[Task goal]: In the copy of these records, include no pictures and change nothing else.

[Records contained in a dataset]

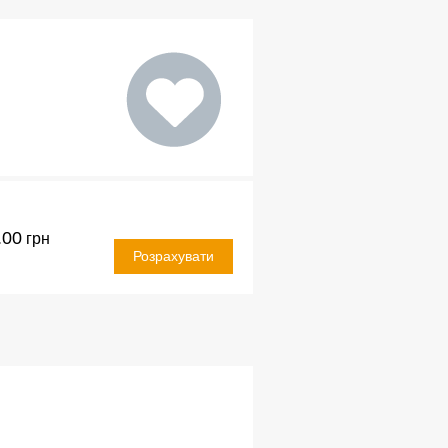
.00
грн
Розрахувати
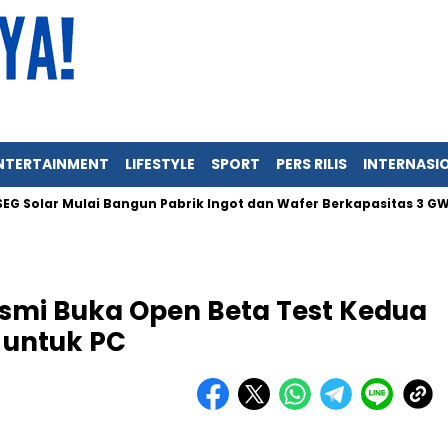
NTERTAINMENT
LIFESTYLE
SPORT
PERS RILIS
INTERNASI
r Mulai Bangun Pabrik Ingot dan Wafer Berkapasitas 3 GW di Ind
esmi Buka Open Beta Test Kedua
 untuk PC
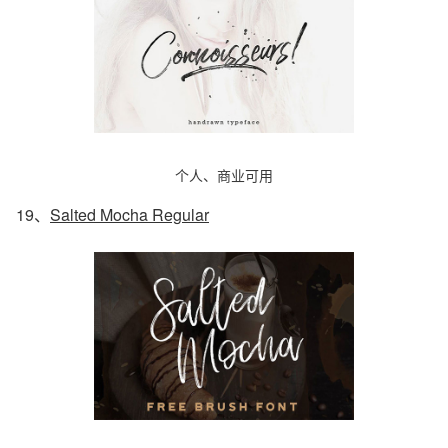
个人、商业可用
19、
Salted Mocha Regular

[Output below]:
.00
грн
Розрахувати
NTERTAINMENT
LIFESTYLE
SPORT
PERS RILIS
INTERNASI
r Mulai Bangun Pabrik Ingot dan Wafer Berkapasitas 3 GW di Ind
esmi Buka Open Beta Test Kedua
 untuk PC
个人、商业可用
19、
Salted Mocha Regular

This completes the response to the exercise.